Uber’s open source data visualization for advanced geospatial exploration

Pic 1: Using data from data.gov.uk, this 3D heat map shows the number of personal injuries in the UK from 1979 to the present day in a hexagonal layer.
Pic 2: Dragging the cursor over a given radius area reveals distributions of Uber dropoffs in real-time.

I am sure the above 2 analytical presentations must be quite visually appealing to you as well. And why not, if the idea is to deliver intelligence through crafting visual exploratory data analysis tools for Uber’s datasets!

It is not just about pretty pictures though. Many of you must not be aware that Uber has invested heavily in developing an open source data visualization tool, and this makes for great production value. Uber uses its software to help users develop new insights from data, and the results can be notable.

Open Source Data Visualization

In November 2016, Uber made its data visualization software deck.gl open source. deck.gl is a WebGL-powered framework specifically designed for exploring and visualizing data sets at scale. Last month, the company introduced an updated version deck.gl 4.0. It lets the users extract both historical and real-time insights from large, complex datasets, allowing then to think in 3D.

“Personally, I’m a very big advocate for open source, so I think that open source can help the business in many other ways, and those ways are immediately more valuable than someone paying for this software,” Nicolas Garcia Belmonte, Head of Data Visualization, Uber. “I would say this is more about trying to reach out to developers and seeing what they can come up with in creative ways.” Uber’s goal for 4.0 is threefold:

Advanced Geospatial Visualization

deck.gl 4.0 is particularly strong at visualizing geospatial data. It brings a new set of powerful layers to the catalog, capable of covering more use cases from across the mapping world.

For example Grid and Hexagon layers — these layers encode the aggregation results of location data by square or hexagon in the color or height of their cells, providing a 2D heat map or 3D height map visualization of the data. In Pic 1 (above), data from data.gov.uk to depict the number of personal injuries based on location in the UK since 1979 has been used. The model demonstrates variable granularity for grouping data, the variable radius for hexagons, and a simple way to select percentiles from the overall distribution.

Beyond Maps

But it’s not all about geospatial data. Data science teams at Uber are also using the software to visualize machine learning models to get a more intuitive sense of how they are working. The team has also worked on decoupling the Mercator projection viewport from deck.gl so that a user can take in any type of viewport, including standard 3D perspective and orthographic viewports.

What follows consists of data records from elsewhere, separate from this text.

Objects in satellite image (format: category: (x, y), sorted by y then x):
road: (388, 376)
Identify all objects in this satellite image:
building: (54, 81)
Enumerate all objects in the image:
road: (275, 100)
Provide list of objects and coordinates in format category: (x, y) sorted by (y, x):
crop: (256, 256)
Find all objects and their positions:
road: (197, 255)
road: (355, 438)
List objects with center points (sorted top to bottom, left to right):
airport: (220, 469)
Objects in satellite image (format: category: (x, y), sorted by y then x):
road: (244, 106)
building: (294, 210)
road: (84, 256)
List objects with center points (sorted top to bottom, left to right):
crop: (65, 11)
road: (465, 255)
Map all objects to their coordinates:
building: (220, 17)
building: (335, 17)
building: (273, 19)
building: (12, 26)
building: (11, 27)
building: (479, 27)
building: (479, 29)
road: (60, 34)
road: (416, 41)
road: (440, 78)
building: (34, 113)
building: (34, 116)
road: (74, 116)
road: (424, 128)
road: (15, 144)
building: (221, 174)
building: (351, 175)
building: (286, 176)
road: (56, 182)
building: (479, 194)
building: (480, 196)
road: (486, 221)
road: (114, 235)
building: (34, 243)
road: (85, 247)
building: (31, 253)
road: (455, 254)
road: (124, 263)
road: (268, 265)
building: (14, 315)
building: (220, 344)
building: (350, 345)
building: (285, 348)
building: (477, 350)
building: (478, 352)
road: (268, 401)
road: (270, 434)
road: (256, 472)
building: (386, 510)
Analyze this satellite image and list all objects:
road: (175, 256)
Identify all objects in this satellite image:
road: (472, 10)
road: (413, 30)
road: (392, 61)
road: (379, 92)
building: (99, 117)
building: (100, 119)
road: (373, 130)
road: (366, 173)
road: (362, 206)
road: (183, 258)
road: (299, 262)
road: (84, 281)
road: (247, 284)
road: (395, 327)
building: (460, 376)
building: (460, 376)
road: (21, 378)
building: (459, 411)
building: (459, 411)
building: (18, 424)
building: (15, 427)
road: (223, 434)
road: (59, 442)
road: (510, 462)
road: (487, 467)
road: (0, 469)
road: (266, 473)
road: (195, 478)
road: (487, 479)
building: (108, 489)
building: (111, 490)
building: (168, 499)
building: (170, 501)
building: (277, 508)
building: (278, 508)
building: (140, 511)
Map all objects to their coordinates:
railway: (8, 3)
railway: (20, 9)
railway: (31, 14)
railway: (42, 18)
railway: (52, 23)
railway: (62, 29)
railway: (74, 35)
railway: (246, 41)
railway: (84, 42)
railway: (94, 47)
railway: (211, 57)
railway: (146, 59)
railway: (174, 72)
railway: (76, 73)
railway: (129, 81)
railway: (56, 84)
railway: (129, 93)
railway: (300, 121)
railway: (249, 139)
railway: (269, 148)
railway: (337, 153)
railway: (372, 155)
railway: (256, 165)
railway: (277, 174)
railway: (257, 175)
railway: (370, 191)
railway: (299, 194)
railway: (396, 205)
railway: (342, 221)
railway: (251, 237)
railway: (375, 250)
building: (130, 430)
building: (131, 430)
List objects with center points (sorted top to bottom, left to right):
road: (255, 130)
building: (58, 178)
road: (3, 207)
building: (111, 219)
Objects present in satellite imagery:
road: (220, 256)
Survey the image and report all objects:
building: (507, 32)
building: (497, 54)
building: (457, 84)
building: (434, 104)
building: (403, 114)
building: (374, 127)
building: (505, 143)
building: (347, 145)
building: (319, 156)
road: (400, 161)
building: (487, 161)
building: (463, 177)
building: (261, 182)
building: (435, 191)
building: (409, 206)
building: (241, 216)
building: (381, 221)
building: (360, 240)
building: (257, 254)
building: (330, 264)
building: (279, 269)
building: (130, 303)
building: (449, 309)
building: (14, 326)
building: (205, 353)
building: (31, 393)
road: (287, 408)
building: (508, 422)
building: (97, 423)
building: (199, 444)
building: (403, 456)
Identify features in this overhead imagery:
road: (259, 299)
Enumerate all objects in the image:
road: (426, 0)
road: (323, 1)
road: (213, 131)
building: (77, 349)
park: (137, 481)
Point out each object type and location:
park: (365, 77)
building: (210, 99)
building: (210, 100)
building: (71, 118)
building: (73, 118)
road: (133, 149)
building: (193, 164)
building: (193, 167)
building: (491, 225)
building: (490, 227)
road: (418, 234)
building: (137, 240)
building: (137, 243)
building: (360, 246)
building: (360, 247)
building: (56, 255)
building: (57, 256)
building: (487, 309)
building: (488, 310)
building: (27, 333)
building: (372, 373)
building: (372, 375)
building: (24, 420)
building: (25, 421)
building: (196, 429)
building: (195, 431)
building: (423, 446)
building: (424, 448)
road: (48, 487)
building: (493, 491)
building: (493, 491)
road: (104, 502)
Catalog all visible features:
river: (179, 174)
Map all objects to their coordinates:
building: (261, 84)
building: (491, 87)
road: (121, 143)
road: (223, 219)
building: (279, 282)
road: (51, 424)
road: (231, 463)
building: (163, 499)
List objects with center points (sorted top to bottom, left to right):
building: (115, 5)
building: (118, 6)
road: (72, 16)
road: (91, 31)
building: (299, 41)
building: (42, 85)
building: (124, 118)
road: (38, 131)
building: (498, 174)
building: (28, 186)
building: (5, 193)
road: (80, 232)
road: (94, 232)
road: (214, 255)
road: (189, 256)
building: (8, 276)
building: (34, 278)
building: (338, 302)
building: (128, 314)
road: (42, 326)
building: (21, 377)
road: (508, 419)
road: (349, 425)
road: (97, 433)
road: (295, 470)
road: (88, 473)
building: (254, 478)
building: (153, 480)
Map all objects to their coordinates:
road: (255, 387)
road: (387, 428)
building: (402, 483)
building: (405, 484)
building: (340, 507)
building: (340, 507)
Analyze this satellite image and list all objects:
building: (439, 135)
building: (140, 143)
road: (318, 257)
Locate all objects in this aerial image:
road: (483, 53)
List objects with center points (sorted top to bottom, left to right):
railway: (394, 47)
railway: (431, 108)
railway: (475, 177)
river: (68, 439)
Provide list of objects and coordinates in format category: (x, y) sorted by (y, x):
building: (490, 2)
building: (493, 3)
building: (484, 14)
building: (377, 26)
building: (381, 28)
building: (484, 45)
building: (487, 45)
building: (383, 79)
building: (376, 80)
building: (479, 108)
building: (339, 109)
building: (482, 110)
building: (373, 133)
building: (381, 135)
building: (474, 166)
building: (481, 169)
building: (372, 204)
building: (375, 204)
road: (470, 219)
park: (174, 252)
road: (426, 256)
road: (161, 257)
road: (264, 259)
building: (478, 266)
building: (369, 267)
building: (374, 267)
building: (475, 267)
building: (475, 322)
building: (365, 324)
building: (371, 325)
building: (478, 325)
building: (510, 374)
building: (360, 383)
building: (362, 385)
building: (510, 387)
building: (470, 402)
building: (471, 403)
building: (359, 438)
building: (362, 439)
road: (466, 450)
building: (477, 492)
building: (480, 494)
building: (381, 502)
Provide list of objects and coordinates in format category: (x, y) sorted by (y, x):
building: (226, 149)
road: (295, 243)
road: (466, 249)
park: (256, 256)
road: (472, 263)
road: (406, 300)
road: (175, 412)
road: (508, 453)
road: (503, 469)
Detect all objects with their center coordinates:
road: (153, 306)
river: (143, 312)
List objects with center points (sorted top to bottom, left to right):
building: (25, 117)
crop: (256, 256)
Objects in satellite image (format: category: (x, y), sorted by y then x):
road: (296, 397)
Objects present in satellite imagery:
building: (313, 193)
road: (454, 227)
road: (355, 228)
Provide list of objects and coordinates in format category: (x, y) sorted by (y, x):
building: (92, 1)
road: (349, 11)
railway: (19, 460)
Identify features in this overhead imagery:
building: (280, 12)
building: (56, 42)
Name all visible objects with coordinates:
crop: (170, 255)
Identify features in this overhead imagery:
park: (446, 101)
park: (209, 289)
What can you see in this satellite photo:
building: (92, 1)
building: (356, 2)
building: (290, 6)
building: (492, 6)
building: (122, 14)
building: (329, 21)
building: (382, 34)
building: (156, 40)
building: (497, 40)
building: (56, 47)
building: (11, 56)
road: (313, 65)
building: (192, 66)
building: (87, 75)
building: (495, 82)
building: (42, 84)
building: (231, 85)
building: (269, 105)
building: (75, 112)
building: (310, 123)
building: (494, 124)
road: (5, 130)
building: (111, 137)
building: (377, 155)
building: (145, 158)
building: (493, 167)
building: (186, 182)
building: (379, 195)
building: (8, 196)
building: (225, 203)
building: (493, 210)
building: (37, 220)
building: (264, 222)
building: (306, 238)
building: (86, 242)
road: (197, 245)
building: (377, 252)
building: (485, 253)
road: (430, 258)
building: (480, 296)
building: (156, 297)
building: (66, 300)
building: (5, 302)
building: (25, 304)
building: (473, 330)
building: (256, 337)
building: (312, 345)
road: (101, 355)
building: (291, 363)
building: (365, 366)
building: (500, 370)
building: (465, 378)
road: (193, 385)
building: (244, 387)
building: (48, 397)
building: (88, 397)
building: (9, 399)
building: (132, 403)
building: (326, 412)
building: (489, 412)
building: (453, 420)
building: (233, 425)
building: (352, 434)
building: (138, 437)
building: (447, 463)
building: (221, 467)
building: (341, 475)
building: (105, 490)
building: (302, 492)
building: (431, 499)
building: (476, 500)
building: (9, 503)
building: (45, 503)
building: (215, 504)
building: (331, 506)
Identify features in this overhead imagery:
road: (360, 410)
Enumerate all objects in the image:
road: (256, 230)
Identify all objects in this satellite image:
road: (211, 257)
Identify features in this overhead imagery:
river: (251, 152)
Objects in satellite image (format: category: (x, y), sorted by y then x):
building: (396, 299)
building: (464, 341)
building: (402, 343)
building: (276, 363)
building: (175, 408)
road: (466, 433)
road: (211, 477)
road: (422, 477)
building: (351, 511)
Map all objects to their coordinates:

For instance: 3D surface layer can be used for rendering things like Partial Dependence Plots for machine learning models, highlighting the correlations between two variables and their impact on a prediction.

Making deck.gl Easier to Use

In addition to adding new layers and functionalities, deck.gl 4.0 makes the framework more accessible to new and experienced users alike. Documentation has been extensively improved and reorganized in response to user feedback. In particular, every layer now has an interactive layer browser allowing the user to play with all the properties of the layer while reading the docs. This makes it much easier to understand how the provided deck.gl layers work, as well as determine whether or not they work for your use cases.

“The main idea behind this library is that it’s a WebGL-powered framework that is designed for exploring and visualizing data assets at scale,” explains Belmonte. “There’s a lot of geospatial stuff that we do here, as well, as you can probably imagine from the core business, so we visualize a lot of data on maps.”